2. Enhanced Validation

Step Validation: Ensures intermediate steps implement either transform or fit_resample, but not both
Pipeline Nesting: Prevents nesting of Pipeline objects within steps to avoid complexity
Passthrough Support: Supports 'passthrough' and None values for skipping steps

3. Fit/Transform Behavior Warning

The pipeline breaks scikit-learn's usual contract where fit_transform(X, y) equals fit(X, y).transform(X):

fit_transform(): Applies resampling during the process
fit().transform(): No resampling applied during transform phase
This ensures proper cross-validation behavior but can be surprising

Usage Examples

Basic Pipeline Creation

from imblearn.pipeline import Pipeline
from imblearn.over_sampling import SMOTE
from imblearn.under_sampling import EditedNearestNeighbours
from sklearn.preprocessing import StandardScaler
from sklearn.decomposition import PCA
from sklearn.ensemble import RandomForestClassifier

# Create pipeline with preprocessing, sampling, and classification
pipeline = Pipeline([
    ('scaler', StandardScaler()),
    ('sampling', SMOTE(random_state=42)),
    ('pca', PCA(n_components=10)),
    ('classifier', RandomForestClassifier(random_state=42))
])

# Fit pipeline - resampling happens during fit
pipeline.fit(X_train, y_train)

# Make predictions - no resampling during prediction
y_pred = pipeline.predict(X_test)

Pipeline with Multiple Sampling Steps

from imblearn.pipeline import Pipeline
from imblearn.over_sampling import SMOTE
from imblearn.under_sampling import EditedNearestNeighbours
from sklearn.preprocessing import StandardScaler
from sklearn.svm import SVC

# Combine over-sampling and under-sampling
pipeline = Pipeline([
    ('scaler', StandardScaler()),
    ('over_sampling', SMOTE(random_state=42)),
    ('under_sampling', EditedNearestNeighbours()),
    ('classifier', SVC(probability=True))
])

pipeline.fit(X_train, y_train)
probabilities = pipeline.predict_proba(X_test)

Using make_pipeline

from imblearn.pipeline import make_pipeline
from imblearn.over_sampling import ADASYN
from sklearn.preprocessing import MinMaxScaler
from sklearn.linear_model import LogisticRegression

# Automatic step naming based on class names
pipeline = make_pipeline(
    MinMaxScaler(),
    ADASYN(random_state=42),
    LogisticRegression(random_state=42),
    verbose=True  # Print timing information
)

pipeline.fit(X_train, y_train)
print(f"Pipeline steps: {list(pipeline.named_steps.keys())}")
# Output: ['minmaxscaler', 'adasyn', 'logisticregression']
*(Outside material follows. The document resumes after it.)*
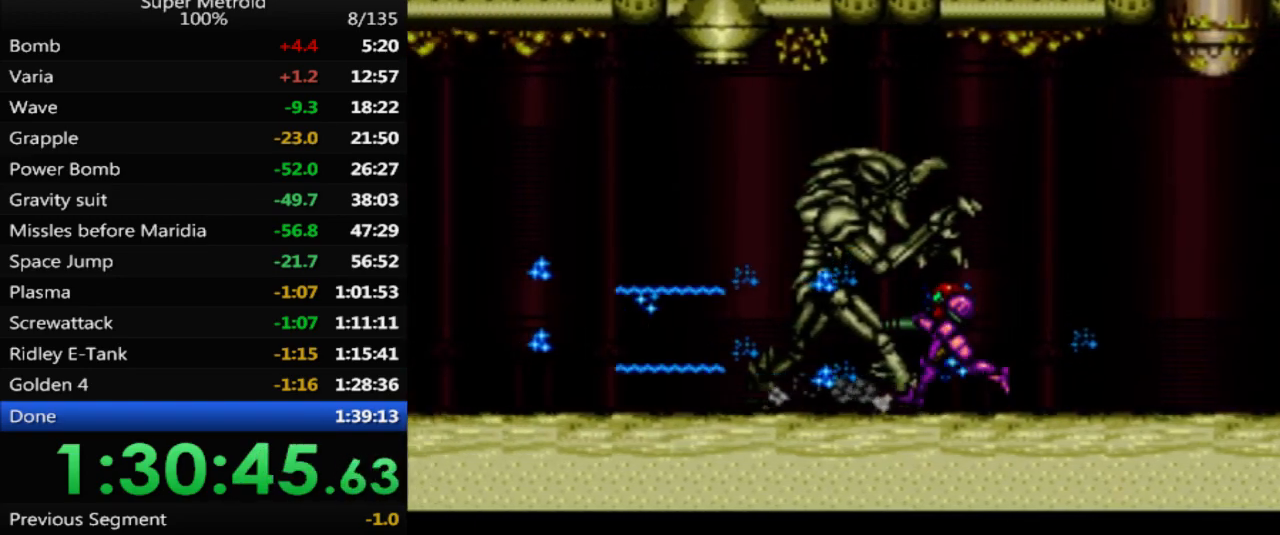
{"buttons": ["B", "DPAD_LEFT"], "events": [[150, "X", "up"]]}
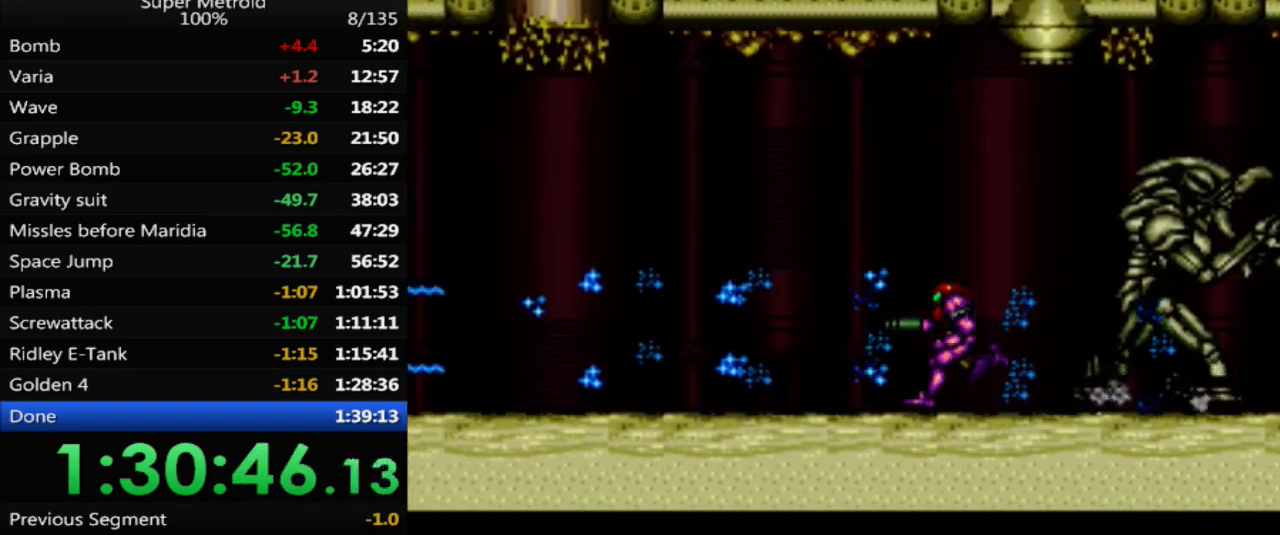
{"buttons": ["A", "B", "DPAD_LEFT"], "events": [[467, "A", "down"]]}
Cross-validation with Pipeline

from sklearn.model_selection import cross_val_score
from imblearn.pipeline import Pipeline
from imblearn.over_sampling import SMOTE
from sklearn.ensemble import RandomForestClassifier

# Create pipeline for cross-validation
pipeline = Pipeline([
    ('sampling', SMOTE(random_state=42)),
    ('classifier', RandomForestClassifier(random_state=42))
])

# Cross-validation applies sampling within each fold
scores = cross_val_score(pipeline, X, y, cv=5, scoring='f1')
print(f"Cross-validation F1 scores: {scores}")
print(f"Mean F1 score: {scores.mean():.3f} (+/- {scores.std() * 2:.3f})")
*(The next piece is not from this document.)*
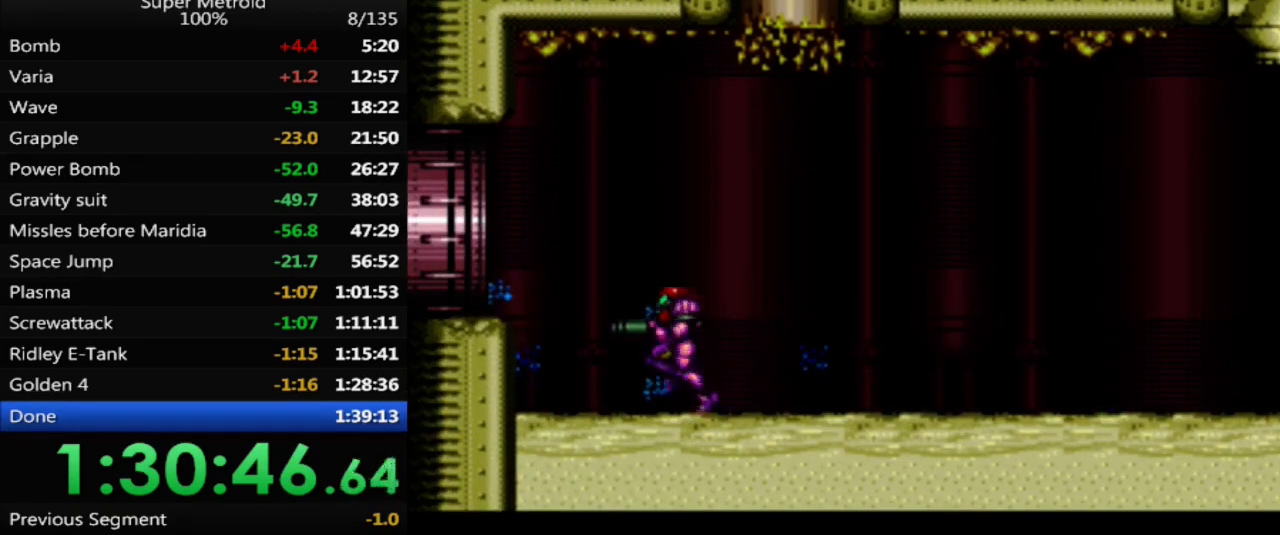
{"buttons": ["B", "DPAD_LEFT"], "events": [[117, "A", "up"]]}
Memory Caching for Expensive Operations

from sklearn.externals import joblib
from imblearn.pipeline import Pipeline
from imblearn.over_sampling import SMOTE
from sklearn.decomposition import PCA
from sklearn.ensemble import RandomForestClassifier

# Cache expensive transformations
cachedir = '/tmp/joblib_cache'
memory = joblib.Memory(cachedir, verbose=0)

pipeline = Pipeline([
    ('sampling', SMOTE(random_state=42)),
    ('pca', PCA(n_components=50)),  # Expensive for large datasets
    ('classifier', RandomForestClassifier(random_state=42))
], memory=memory)

# First fit caches transformations
pipeline.fit(X_train, y_train)

# Subsequent fits with same parameters use cache
pipeline.set_params(classifier__n_estimators=200)
pipeline.fit(X_train, y_train)  # Reuses cached SMOTE and PCA results

Parameter Grid Search

from sklearn.model_selection import GridSearchCV
from imblearn.pipeline import Pipeline
from imblearn.over_sampling import SMOTE
from sklearn.svm import SVC

pipeline = Pipeline([
    ('sampling', SMOTE()),
    ('classifier', SVC())
])

# Define parameter grid with step prefixes
param_grid = {
    'sampling__k_neighbors': [3, 5, 7],
    'sampling__random_state': [42],
    'classifier__C': [0.1, 1, 10],
    'classifier__kernel': ['rbf', 'linear']
}

# Grid search with cross-validation
grid_search = GridSearchCV(
    pipeline, 
    param_grid, 
    cv=5, 
    scoring='f1',
    n_jobs=-1
)

grid_search.fit(X_train, y_train)
print(f"Best parameters: {grid_search.best_params_}")
print(f"Best cross-validation score: {grid_search.best_score_:.3f}")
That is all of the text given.